Material for the task ::
*** Block opens ***
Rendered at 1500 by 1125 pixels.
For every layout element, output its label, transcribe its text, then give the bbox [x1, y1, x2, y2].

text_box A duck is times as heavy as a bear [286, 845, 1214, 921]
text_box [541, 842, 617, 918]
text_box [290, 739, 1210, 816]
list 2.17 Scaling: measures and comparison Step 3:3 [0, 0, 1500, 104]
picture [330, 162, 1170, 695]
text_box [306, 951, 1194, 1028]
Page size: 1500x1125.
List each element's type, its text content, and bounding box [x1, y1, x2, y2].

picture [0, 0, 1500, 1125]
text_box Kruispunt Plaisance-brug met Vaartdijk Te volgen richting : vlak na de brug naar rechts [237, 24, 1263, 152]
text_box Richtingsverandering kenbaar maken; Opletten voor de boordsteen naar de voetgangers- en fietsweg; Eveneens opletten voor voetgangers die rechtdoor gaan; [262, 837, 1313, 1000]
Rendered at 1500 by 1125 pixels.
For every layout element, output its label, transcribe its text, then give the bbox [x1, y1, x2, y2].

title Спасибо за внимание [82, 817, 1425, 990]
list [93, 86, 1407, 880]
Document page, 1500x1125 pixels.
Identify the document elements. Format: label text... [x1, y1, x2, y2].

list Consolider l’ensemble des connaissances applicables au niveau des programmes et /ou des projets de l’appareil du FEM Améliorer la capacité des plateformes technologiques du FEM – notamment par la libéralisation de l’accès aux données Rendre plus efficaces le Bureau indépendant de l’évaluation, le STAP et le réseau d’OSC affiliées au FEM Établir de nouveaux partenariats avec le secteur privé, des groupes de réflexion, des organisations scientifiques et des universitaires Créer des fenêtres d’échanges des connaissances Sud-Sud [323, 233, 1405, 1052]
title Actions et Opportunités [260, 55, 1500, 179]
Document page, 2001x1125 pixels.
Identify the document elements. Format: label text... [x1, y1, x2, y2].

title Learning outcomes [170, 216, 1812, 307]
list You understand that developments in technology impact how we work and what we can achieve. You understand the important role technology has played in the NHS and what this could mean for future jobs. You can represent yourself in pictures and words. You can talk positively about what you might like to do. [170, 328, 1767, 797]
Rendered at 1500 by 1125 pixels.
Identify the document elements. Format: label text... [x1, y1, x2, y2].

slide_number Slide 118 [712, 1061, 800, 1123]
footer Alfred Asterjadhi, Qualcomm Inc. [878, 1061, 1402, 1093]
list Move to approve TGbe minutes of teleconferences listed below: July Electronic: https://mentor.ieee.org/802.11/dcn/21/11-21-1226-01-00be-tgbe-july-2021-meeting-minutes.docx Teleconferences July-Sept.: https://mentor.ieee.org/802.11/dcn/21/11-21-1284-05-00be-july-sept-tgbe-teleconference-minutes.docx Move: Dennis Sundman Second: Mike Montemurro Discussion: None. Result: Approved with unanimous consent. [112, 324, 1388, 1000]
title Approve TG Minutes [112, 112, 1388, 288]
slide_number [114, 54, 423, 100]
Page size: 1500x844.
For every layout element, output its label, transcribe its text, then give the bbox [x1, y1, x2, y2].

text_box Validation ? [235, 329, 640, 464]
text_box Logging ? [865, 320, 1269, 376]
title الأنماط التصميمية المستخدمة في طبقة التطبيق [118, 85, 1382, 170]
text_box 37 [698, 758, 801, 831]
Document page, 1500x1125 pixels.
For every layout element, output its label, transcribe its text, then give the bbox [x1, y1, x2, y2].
*** Block closes ***
Exercise aim :: From the listing, copy every line where the string "size" appears.

Task result ::
Page size: 1500x1125.
Page size: 1500x844.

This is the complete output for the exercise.